Ему казалось, что два-три зрелищных успеха подкрепят иллюзию того, что Сталинград станет тем местом, где будет доказано превосходство германского оружия. В непрекращающихся боях на северном фланге 6-й армии граф фон Штрахвиц, прославленный командир 16-й танковой дивизии, доказал, что в длительном танковом бою успех определяется хладнокровием, точным прицелом и высоким темпом стрельбы. На дивизию шли русские «тридцатьчетверки» и американские танки, полученные по ленд-лизу, одна волна за другой. Высокие американские машины со слабой броней были легкой добычей. Советские танкисты их не любили. «Танки плохие, – рассказал на допросе взятый в плен механик-водитель. – Клапана постоянно ломаются, двигатель перегревается, трансмиссия никудышная».[269]
«Русские атаковали через гребень холма, – вспоминал позже Фрейтаг-Лорингховен, – а мы находились на склоне. На протяжении двух дней они действовали по одной схеме, ясно видимые на фоне неба. Мы подбили больше ста советских танков».[270]

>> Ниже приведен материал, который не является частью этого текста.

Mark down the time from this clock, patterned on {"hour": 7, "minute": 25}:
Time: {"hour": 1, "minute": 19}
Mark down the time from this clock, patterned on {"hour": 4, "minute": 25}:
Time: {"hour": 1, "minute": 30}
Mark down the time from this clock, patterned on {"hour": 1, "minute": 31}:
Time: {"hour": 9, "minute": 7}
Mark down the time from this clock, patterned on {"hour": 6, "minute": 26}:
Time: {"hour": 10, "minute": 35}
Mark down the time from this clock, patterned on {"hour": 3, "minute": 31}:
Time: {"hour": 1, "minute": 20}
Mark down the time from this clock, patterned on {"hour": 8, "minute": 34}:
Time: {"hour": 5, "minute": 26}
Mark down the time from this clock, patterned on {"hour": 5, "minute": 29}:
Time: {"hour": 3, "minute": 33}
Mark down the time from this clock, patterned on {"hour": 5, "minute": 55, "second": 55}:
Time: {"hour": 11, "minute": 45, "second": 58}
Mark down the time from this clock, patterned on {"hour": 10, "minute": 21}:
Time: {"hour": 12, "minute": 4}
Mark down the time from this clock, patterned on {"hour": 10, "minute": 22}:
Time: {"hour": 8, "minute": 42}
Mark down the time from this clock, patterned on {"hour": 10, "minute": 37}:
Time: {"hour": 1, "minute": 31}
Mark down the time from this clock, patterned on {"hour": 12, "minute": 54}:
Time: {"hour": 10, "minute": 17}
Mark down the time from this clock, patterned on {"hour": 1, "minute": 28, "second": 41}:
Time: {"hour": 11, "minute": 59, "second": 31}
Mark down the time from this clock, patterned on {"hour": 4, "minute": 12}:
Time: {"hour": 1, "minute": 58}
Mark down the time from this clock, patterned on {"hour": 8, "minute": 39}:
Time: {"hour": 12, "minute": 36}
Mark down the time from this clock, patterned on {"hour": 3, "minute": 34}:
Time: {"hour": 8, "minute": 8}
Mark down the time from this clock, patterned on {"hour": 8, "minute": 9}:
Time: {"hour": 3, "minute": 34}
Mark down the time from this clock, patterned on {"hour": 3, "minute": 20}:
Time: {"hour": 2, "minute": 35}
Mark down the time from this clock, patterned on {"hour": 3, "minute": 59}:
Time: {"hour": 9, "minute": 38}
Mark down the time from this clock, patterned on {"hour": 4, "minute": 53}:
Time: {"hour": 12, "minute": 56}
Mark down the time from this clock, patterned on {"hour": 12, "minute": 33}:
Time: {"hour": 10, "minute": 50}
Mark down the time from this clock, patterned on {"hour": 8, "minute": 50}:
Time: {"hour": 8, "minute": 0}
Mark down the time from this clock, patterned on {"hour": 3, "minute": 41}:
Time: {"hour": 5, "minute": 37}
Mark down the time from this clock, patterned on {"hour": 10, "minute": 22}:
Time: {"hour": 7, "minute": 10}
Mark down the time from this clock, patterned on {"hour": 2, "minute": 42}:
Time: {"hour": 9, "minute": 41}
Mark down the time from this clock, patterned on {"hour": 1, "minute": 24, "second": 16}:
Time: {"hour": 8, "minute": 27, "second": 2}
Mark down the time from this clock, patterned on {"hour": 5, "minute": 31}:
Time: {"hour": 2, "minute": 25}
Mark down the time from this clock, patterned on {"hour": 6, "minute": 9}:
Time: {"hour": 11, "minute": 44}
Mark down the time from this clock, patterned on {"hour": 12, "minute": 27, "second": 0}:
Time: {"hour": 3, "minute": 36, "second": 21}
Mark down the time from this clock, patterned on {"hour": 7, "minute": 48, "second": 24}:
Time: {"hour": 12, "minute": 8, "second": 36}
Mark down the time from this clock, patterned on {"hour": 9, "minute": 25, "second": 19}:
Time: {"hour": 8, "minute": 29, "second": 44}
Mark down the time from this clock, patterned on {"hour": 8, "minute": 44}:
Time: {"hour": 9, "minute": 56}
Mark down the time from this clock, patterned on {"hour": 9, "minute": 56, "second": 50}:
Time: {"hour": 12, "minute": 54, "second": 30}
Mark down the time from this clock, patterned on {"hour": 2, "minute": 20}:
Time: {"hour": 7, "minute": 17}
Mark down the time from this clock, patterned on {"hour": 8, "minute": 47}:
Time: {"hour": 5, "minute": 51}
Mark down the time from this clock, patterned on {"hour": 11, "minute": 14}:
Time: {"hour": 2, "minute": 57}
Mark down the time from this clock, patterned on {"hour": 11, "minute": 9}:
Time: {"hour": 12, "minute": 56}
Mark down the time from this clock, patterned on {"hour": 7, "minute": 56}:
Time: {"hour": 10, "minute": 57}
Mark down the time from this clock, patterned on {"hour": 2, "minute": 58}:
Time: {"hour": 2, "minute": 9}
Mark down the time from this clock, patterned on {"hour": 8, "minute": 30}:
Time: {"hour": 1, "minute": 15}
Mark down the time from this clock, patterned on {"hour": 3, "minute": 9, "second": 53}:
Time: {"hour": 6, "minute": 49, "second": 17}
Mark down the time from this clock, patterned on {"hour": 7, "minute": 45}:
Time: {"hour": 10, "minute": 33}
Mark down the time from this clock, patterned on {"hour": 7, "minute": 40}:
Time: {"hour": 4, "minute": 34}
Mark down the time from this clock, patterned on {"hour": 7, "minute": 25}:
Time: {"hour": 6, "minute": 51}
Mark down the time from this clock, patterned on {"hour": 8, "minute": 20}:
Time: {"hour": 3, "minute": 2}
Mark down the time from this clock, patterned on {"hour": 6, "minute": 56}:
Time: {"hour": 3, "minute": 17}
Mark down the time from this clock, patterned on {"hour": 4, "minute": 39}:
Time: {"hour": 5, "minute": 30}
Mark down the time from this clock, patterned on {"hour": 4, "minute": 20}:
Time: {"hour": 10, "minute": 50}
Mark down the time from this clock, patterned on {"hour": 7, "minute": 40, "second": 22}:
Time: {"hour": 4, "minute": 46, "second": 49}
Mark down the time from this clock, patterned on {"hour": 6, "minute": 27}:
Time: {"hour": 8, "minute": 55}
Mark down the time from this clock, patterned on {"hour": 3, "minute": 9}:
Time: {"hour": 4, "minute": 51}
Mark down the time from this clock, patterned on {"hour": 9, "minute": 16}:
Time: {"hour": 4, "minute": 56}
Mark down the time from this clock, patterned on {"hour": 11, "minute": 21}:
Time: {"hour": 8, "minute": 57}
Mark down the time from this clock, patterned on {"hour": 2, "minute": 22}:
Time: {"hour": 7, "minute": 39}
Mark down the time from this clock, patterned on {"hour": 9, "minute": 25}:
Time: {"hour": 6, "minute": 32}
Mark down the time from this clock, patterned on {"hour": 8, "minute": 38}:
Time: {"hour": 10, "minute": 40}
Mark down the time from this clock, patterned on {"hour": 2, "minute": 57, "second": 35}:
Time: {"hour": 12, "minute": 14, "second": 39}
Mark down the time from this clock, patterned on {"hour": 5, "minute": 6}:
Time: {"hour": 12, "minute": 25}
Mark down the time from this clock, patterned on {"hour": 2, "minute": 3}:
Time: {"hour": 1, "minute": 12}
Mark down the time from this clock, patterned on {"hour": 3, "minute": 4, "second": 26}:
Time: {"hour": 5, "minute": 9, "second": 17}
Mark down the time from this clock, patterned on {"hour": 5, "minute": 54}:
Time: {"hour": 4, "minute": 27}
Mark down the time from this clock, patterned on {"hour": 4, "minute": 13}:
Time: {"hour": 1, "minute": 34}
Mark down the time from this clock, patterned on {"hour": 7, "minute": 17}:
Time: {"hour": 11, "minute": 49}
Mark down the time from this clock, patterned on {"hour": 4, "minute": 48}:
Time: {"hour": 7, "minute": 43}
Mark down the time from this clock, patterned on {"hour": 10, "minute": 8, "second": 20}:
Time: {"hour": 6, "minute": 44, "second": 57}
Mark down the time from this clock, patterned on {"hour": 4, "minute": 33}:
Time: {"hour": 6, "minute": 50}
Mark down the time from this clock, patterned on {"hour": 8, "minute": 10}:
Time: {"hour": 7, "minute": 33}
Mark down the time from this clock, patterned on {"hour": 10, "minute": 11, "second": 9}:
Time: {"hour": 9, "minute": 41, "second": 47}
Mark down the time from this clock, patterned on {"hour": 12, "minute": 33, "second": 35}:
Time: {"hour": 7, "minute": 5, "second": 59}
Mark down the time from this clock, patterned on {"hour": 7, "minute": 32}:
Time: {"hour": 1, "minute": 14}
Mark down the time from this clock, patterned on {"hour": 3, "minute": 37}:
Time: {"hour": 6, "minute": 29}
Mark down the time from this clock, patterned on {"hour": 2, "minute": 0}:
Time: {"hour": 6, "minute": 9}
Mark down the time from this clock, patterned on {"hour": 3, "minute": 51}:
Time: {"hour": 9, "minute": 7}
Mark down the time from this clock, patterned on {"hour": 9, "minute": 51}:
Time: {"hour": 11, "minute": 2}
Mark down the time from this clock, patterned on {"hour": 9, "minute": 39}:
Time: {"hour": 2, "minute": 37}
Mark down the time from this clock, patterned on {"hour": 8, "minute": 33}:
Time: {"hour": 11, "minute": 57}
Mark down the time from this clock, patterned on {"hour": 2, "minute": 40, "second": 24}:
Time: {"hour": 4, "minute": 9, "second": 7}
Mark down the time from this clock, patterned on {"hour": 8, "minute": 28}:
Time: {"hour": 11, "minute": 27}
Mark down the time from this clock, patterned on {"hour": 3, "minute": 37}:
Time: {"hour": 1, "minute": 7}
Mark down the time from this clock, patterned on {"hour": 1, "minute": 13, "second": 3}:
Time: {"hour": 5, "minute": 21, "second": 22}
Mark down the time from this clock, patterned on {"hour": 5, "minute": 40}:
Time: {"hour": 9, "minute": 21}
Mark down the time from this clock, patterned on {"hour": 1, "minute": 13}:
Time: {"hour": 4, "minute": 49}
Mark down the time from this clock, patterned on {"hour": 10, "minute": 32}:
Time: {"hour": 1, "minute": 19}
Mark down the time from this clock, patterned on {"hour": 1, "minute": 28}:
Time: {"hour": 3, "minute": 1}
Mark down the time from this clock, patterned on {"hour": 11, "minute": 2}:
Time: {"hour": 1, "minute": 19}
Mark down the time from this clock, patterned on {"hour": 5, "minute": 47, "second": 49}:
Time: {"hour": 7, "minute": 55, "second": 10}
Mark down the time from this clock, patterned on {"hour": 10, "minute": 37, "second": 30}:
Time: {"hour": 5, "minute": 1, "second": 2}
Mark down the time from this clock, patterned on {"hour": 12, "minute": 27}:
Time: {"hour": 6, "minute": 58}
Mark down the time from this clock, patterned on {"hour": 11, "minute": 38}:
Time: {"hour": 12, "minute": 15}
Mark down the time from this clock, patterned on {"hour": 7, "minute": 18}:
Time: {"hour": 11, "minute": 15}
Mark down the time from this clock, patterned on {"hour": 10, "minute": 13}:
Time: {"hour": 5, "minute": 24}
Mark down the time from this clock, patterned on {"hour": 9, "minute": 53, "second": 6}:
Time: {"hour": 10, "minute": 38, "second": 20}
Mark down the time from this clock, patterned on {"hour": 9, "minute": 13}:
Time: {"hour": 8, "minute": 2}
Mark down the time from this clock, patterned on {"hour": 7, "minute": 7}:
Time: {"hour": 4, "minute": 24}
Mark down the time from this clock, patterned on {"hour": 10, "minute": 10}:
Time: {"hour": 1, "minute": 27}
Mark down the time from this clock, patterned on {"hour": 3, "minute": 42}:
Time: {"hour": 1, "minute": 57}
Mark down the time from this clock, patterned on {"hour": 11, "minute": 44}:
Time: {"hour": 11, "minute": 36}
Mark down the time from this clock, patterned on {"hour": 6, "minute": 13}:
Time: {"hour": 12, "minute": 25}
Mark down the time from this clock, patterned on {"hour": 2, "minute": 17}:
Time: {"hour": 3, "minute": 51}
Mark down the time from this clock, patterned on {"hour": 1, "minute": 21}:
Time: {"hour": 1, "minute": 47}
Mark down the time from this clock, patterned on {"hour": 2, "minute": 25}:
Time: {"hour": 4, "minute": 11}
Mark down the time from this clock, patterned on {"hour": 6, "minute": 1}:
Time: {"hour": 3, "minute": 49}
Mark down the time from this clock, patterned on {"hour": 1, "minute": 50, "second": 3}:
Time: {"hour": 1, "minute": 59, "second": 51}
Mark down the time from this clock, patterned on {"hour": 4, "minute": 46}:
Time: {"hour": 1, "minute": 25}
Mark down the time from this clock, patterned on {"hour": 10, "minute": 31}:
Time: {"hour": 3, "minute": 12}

«Насколько хватало взгляда, – писал домой летом 1942 года немецкий сапер, – тянулись бесчисленные ряды подбитых и сожженных танков».[271] 49-летний Штрахвиц получил Рыцарский крест с дубовыми листьями – высший орден Третьего рейха, знак признания особой храбрости в бою или успехов в руководстве войсками, передал командование Фрейтаг-Лорингховену и вернулся в Германию. Официальная версия – выслуга лет.